• **EXTRAIT FOURNI**:
_____

Michel Platini : « J’admirais Mezy, Adams et Vergnes »
Le 2 mai 1973, lors de la rencontre AS Nancy – Nîmes Olympique, s’ouvrait une des plus belles pages de l’histoire du football français. Si le contenu de ce match, pourtant important dans la course à l’Europe, n’est pas resté dans les annales, il marque les débuts professionnels de Michel Platini. Un demi-siècle plus tard et après avoir vécu une carrière unique, le célèbre numéro 10 nous a reçus dans sa retraite à Cassis, pour évoquer ses débuts face aux Crocodiles de Kader Firoud mais aussi l’évolution du football. Rencontre avec une légende.
Objectif Gard : Comment avez vécu ces cinquante dernières années ?

_____

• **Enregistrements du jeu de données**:
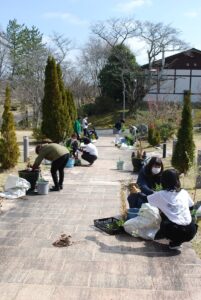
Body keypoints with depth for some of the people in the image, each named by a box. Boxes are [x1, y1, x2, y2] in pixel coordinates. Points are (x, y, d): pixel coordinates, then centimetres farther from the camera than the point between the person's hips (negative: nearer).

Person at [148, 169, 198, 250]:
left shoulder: (160, 195, 1)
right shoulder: (184, 193, 10)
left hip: (175, 231, -3)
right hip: (190, 232, 3)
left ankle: (174, 242, 8)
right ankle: (177, 242, 15)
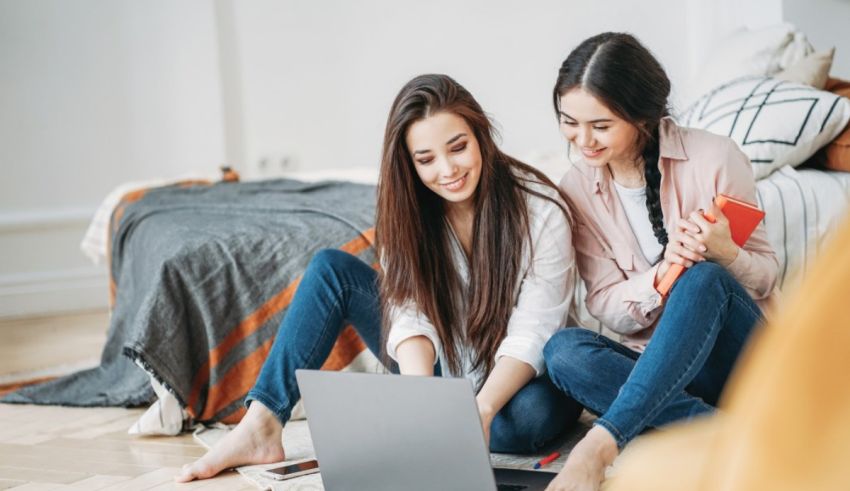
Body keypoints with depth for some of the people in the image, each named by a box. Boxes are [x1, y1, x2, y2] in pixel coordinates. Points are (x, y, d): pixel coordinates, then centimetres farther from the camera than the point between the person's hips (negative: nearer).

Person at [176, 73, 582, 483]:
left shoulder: (540, 209, -21)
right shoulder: (408, 208, -10)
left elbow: (531, 334, -24)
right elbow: (412, 315, -20)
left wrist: (482, 409, -41)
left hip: (512, 377, -3)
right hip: (439, 369, 3)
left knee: (534, 411, -40)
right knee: (331, 268, -12)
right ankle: (261, 428, -20)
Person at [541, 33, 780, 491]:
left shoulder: (714, 157, -11)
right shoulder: (578, 187, -1)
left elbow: (766, 276, -3)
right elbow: (607, 308, -3)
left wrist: (726, 254, -27)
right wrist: (661, 274, -24)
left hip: (739, 358, -3)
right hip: (658, 360, 3)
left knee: (704, 279, -34)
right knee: (563, 351, -27)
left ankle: (601, 444, -43)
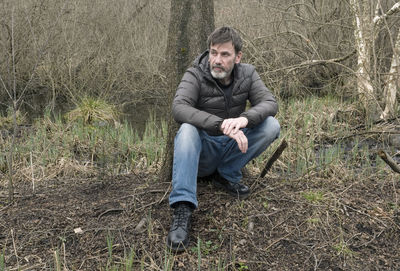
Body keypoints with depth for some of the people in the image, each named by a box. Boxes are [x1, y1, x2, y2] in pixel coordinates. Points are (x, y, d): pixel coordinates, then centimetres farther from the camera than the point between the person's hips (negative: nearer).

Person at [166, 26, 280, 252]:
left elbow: (270, 103, -15)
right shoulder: (195, 76, -14)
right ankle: (183, 208, -42)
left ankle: (227, 175, -8)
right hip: (202, 152, -3)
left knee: (271, 125, -19)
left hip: (232, 148, 3)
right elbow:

_____

• **CONSIGNE DE TRAVAIL 1**:
Répondez aux questions suivantes à l'aide de l'extrait sur Michel Platini :
(a) À quelle date a eu lieu la rencontre AS Nancy – Nîmes Olympique ?
(b) Dans quelle ville Michel Platini a-t-il reçu les journalistes ?
(c) Quel nom est associé aux Crocodiles dans l'extrait ?
• **CONSIGNE DE TRAVAIL 2**:
Relevez tous les noms de personnes qui figurent dans l'extrait sur Michel Platini.
• **CONSIGNE DE TRAVAIL 3**:
Indiquez si chacune des affirmations suivantes concorde avec l'extrait sur Michel Platini :
(a) Le match du 2 mai 1973 opposait l'AS Nancy au Nîmes Olympique.
(b) Le contenu de ce match est resté dans les annales.
(c) Michel Platini a reçu les journalistes à Nancy.

• **RÉPONSE À LA CONSIGNE 1**:
(a) Le 2 mai 1973.
(b) À Cassis.
(c) Kader Firoud.

• **RÉPONSE À LA CONSIGNE 2**:
Michel Platini, Mezy, Adams, Vergnes, Kader Firoud

• **RÉPONSE À LA CONSIGNE 3**:
(a) Oui : « lors de la rencontre AS Nancy – Nîmes Olympique ».
(b) Non : « n’est pas resté dans les annales ».
(c) Non : « nous a reçus dans sa retraite à Cassis ».